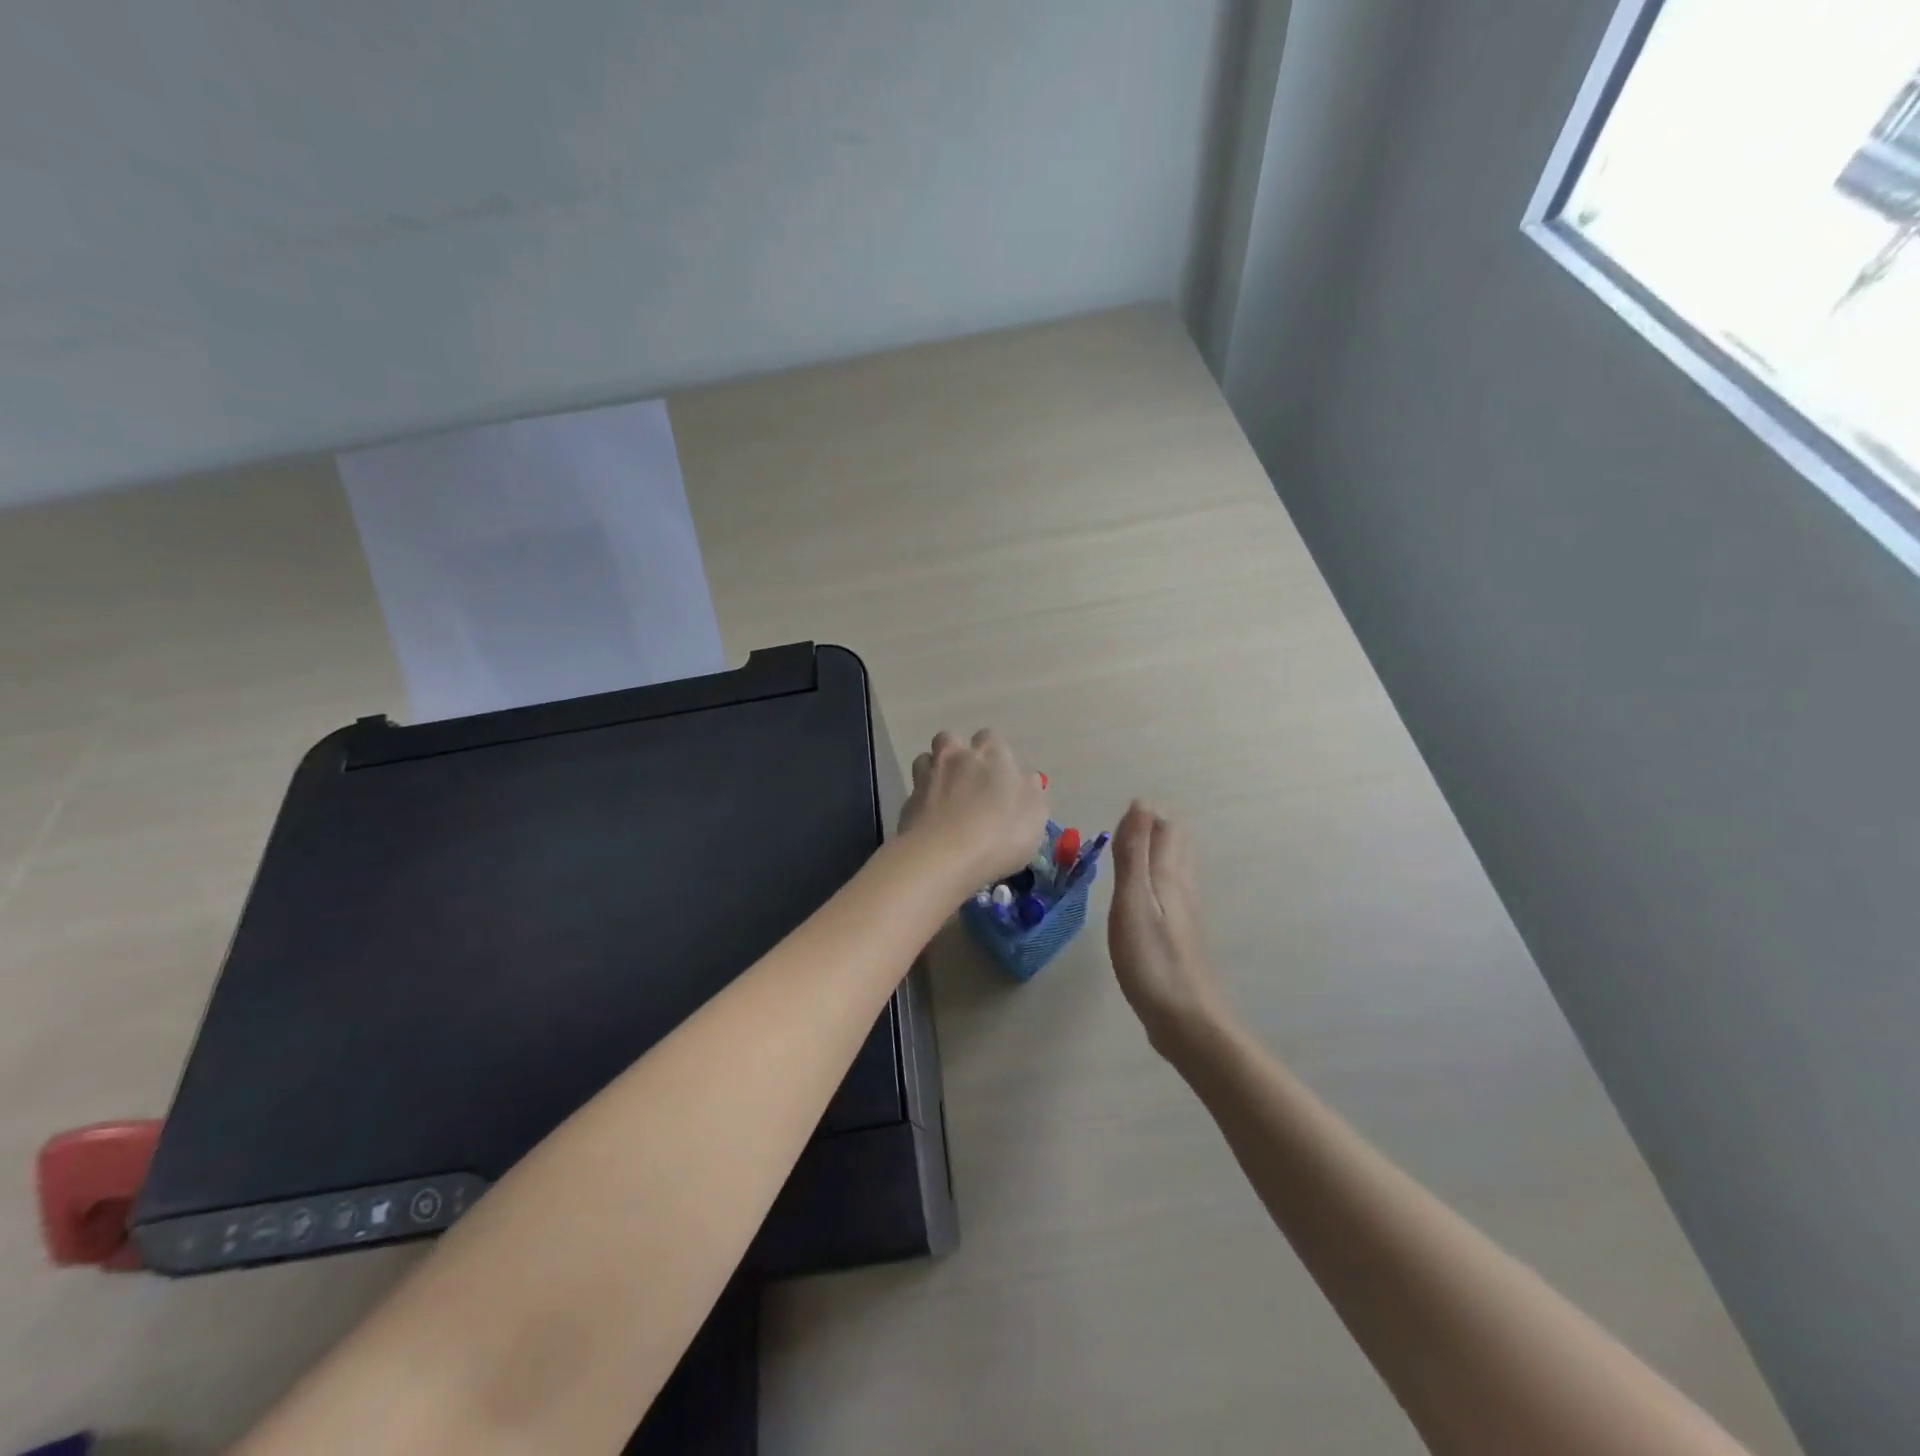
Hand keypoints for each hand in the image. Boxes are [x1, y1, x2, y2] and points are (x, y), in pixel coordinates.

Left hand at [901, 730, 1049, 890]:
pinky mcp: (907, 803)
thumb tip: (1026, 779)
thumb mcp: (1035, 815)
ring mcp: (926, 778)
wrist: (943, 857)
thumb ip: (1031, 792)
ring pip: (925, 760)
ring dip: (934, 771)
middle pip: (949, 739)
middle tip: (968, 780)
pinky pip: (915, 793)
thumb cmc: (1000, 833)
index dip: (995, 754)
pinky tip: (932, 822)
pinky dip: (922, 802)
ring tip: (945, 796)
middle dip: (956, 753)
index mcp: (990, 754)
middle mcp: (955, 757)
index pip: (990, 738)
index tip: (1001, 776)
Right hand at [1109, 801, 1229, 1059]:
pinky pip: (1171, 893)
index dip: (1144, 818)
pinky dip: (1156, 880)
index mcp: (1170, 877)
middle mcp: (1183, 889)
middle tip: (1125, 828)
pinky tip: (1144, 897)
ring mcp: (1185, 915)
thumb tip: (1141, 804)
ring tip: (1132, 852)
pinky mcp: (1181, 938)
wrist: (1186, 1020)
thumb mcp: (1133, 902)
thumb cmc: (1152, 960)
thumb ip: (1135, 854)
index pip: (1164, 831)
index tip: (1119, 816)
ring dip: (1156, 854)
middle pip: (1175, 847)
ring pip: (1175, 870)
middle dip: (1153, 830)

• Directions for this task
In the listing above, find the line containing "thumb ip: (1031, 792)" and the line containing "pinky mcp: (1181, 938)". Output them and every line between, exactly, and nothing else.

• Exercise response
thumb ip: (1031, 792)
ring pip: (925, 760)
ring dip: (934, 771)
middle pip: (949, 739)
middle tip: (968, 780)
pinky pip: (915, 793)
thumb cmc: (1000, 833)
index dip: (995, 754)
pinky tip: (932, 822)
pinky dip: (922, 802)
ring tip: (945, 796)
middle dip: (956, 753)
index mcp: (990, 754)
middle mcp: (955, 757)
index pip: (990, 738)
index tip: (1001, 776)
Right hand at [1109, 801, 1229, 1059]:
pinky pip: (1171, 893)
index dip: (1144, 818)
pinky dip: (1156, 880)
index mcp: (1170, 877)
middle mcp: (1183, 889)
middle tip: (1125, 828)
pinky tip: (1144, 897)
ring mcp: (1185, 915)
thumb tip: (1141, 804)
ring tip: (1132, 852)
pinky mcp: (1181, 938)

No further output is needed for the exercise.